With Moore's Law plugging away for some 30+ years now, we are seeing a severe devaluation of information. Now that we have 200+ gig hard drives and ~5 gig writable dvd-roms, the amount of information that you can *personally* own is absurdly large.

People have already started suggesting systems being capable of storing a person's entire personal experience. Beyond the absurdity of such a self-important endeavor, this is actually pointing towards a completely new value of information.

The use of mass media 100 yrs ago entailed the use of the newspaper to imprint upon the informationless masses what, to a more cynical eye, amounts to propaganda. Of course, sometimes altruism prevailed and an objective truth was attempted to be conveyed.

Then came radio, then live video via tv, then recorded analog video, now digital video.

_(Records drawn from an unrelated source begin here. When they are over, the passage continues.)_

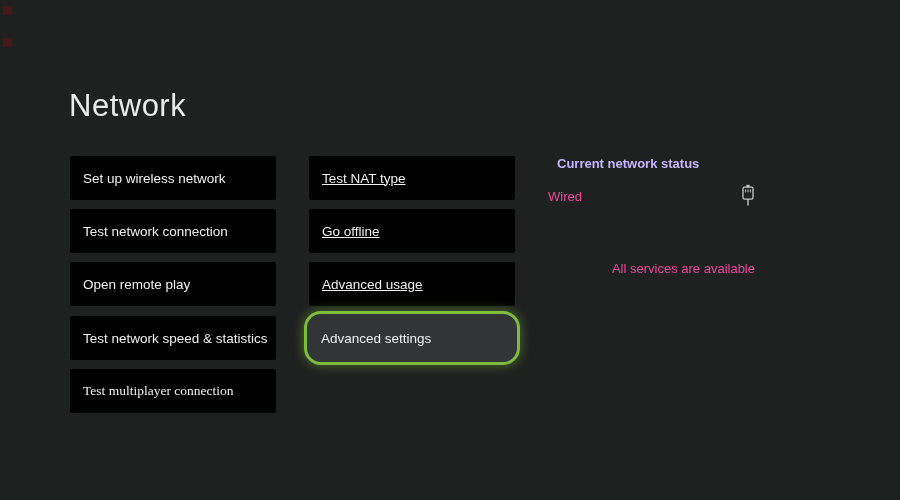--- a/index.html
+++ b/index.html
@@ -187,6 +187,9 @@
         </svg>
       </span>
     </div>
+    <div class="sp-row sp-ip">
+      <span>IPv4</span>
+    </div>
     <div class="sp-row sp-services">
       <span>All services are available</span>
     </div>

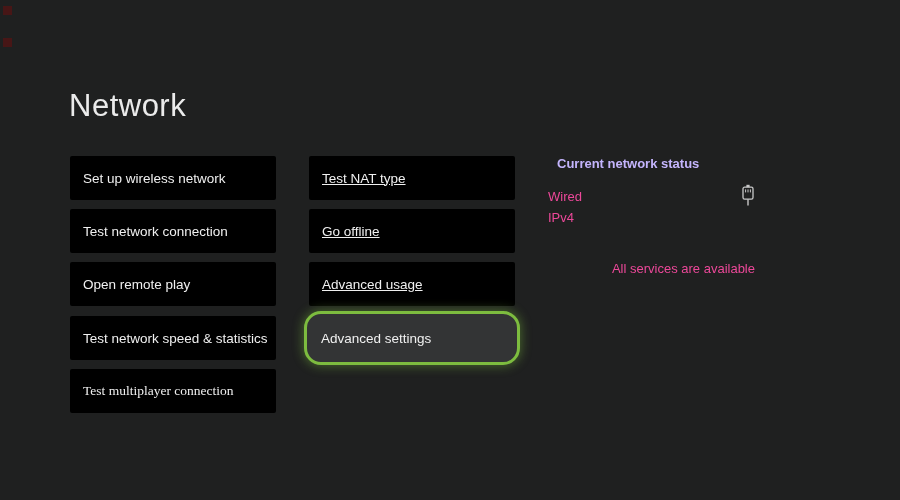--- a/index.html
+++ b/index.html
@@ -166,7 +166,7 @@
     <span>Go offline</span>
   </button>
   <button class="menu-btn col2 r3">
-    <span>Advanced usage</span>
+    <span>Bandwidth status</span>
   </button>
   <button class="menu-btn focused">
     <span>Advanced settings</span>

This entire path was forged by the actual invention of written language which, as an information spreading medium, was hampered by the need to manually copy texts. Of course Guttenburg changed all of that, yet the information was still very expensive and with high levels of illiteracy still constituted very much a secret society.

Now? We could, on just a handful of dvd's, store all the texts on science and math such that with a careful study guide, PhD level competetancy could be achieved at one's own pace.

Distributed education, anyone? Sounds like a wiki path to me.

After a few more cycles of Moore's Law we will be approaching, should it continue, Terabyte capacity. Sure the bandwith-to-storage rate might lag behind, but I reckon it'll still be good enough for access.

I *love* M-W.COM, good old Merrium-Webster (the dictionary). One nextgen dvd will be able to contain an absurdly complete unabridged dictionary.

A couple of generations later a small stack of dvd's is the nextgen encyclopedia. And this ain't no Britanica, at least not as I knew it as a kid. What would have been a five page precis of a topic will be a hierarchically organized window that goes from precis on the surface to organized course itinerary to achieve competance or even mastery, complete with *full* reference material.

Now, the effects of devaluation? We have already been experiencing the effects of its beginnings in that jobs from 15-20 yrs ago that were pure information processing jobs have disappeared. No more middle managers, because *software* and their data goes directly from lowest tier to management. No more pencil pushers. This is *not* good news for the economy (in the short term), yet we are perhaps only mid-way through the cycle, a cycle that is exponential in its progress, though.

What's next? Entire types of businesses are going to disappear due to the relentless, reckless and uncaring forces of capitalism. Amazon is destroying local bookstores and record shops. Add to this the formation of new and for-free efforts of civicly-minded groups of individuals aggregating information for use by the net and we are slip-sliding *down* the exponential curve of the devaluation of information.